What it does
This tool converts data from BED format to GFF format (scroll down for format description).
Example
The following data in BED format:
chr28 346187 388197 BC114771 0 + 346187 388197 0 9 144,81,115,63,155,96,134,105,112, 0,24095,26190,31006,32131,33534,36994,41793,41898,
Will be converted to GFF (note that the start coordinate is incremented by 1):
chr28 bed2gff mRNA 346188 388197 0 + . mRNA BC114771; chr28 bed2gff exon 346188 346331 0 + . exon BC114771; chr28 bed2gff exon 370283 370363 0 + . exon BC114771; chr28 bed2gff exon 372378 372492 0 + . exon BC114771; chr28 bed2gff exon 377194 377256 0 + . exon BC114771; chr28 bed2gff exon 378319 378473 0 + . exon BC114771; chr28 bed2gff exon 379722 379817 0 + . exon BC114771; chr28 bed2gff exon 383182 383315 0 + . exon BC114771; chr28 bed2gff exon 387981 388085 0 + . exon BC114771; chr28 bed2gff exon 388086 388197 0 + . exon BC114771;
About formats
BED format Browser Extensible Data format was designed at UCSC for displaying data tracks in the Genome Browser. It has three required fields and several additional optional ones:
The first three BED fields (required) are:
1. chrom - The name of the chromosome (e.g. chr1, chrY_random). 2. chromStart - The starting position in the chromosome. (The first base in a chromosome is numbered 0.) 3. chromEnd - The ending position in the chromosome, plus 1 (i.e., a half-open interval).

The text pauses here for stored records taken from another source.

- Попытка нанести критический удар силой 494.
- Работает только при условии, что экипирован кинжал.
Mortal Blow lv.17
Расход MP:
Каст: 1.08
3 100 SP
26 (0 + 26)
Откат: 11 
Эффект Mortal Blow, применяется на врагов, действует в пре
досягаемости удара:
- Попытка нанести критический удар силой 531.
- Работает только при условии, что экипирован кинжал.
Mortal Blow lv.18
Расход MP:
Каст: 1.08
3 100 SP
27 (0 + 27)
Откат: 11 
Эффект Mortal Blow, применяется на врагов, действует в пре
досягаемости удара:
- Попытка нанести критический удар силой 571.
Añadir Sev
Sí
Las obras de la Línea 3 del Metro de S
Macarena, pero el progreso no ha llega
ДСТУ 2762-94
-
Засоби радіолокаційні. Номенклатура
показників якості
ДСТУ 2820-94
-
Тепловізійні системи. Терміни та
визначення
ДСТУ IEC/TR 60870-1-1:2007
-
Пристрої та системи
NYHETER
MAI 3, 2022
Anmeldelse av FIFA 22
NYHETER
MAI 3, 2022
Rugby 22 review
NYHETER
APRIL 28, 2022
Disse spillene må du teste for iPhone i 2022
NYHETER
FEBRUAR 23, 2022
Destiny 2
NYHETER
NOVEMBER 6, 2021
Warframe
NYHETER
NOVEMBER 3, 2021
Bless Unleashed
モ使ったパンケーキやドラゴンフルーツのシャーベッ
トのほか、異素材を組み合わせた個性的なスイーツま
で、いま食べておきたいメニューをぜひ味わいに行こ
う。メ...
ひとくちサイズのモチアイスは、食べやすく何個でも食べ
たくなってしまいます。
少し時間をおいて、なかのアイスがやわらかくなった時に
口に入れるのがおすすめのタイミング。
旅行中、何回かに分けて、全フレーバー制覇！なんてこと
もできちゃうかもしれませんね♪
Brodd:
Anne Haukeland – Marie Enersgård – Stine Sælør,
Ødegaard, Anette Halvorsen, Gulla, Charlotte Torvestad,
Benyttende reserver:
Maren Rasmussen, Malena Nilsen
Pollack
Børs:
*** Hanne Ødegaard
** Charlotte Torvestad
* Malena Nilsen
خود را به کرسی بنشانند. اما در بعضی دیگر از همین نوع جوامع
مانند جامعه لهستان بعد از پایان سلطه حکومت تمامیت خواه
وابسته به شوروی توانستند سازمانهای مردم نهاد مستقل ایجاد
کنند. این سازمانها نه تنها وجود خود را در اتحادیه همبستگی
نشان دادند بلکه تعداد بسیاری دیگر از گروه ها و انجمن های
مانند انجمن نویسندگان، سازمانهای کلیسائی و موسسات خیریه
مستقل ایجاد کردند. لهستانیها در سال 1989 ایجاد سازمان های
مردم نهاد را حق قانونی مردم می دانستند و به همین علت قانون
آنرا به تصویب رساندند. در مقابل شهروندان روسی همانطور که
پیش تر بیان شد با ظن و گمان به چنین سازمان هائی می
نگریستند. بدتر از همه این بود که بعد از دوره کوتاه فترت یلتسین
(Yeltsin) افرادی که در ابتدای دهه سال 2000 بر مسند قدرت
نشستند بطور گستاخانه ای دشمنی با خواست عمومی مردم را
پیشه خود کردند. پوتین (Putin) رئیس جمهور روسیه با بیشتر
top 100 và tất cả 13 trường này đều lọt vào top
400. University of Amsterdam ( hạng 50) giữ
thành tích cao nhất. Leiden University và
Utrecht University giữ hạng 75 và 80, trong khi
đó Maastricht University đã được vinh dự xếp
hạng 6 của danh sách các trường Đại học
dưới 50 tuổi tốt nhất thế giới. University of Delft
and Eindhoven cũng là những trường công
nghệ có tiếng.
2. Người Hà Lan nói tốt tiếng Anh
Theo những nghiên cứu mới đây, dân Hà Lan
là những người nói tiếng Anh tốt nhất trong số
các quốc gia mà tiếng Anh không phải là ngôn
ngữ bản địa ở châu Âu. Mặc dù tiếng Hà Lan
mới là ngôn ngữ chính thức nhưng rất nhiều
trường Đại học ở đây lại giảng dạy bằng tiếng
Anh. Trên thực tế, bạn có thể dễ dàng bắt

The additional BED fields (optional) are:
4. name - The name of the BED line. 5. score - A score between 0 and 1000. 6. strand - Defines the strand - either '+' or '-'. 7. thickStart - The starting position where the feature is drawn thickly at the Genome Browser. 8. thickEnd - The ending position where the feature is drawn thickly at the Genome Browser. 9. reserved - This should always be set to zero. 10. blockCount - The number of blocks (exons) in the BED line. 11. blockSizes - A comma-separated list of the block sizes. The number of items in this list should correspond to blockCount. 12. blockStarts - A comma-separated list of block starts. All of the blockStart positions should be calculated relative to chromStart. The number of items in this list should correspond to blockCount. 13. expCount - The number of experiments. 14. expIds - A comma-separated list of experiment ids. The number of items in this list should correspond to expCount. 15. expScores - A comma-separated list of experiment scores. All of the expScores should be relative to expIds. The number of items in this list should correspond to expCount.
GFF format General Feature Format is a format for describing genes and other features associated with DNA, RNA and Protein sequences. GFF lines have nine tab-separated fields:
1. seqname - Must be a chromosome or scaffold. 2. source - The program that generated this feature. 3. feature - The name of this type of feature. Some examples of standard feature types are "CDS", "start_codon", "stop_codon", and "exon". 4. start - The starting position of the feature in the sequence. The first base is numbered 1. 5. end - The ending position of the feature (inclusive). 6. score - A score between 0 and 1000. If there is no score value, enter ".". 7. strand - Valid entries include '+', '-', or '.' (for don't know/care). 8. frame - If the feature is a coding exon, frame should be a number between 0-2 that represents the reading frame of the first base. If the feature is not a coding exon, the value should be '.'. 9. group - All lines with the same group are linked together into a single item.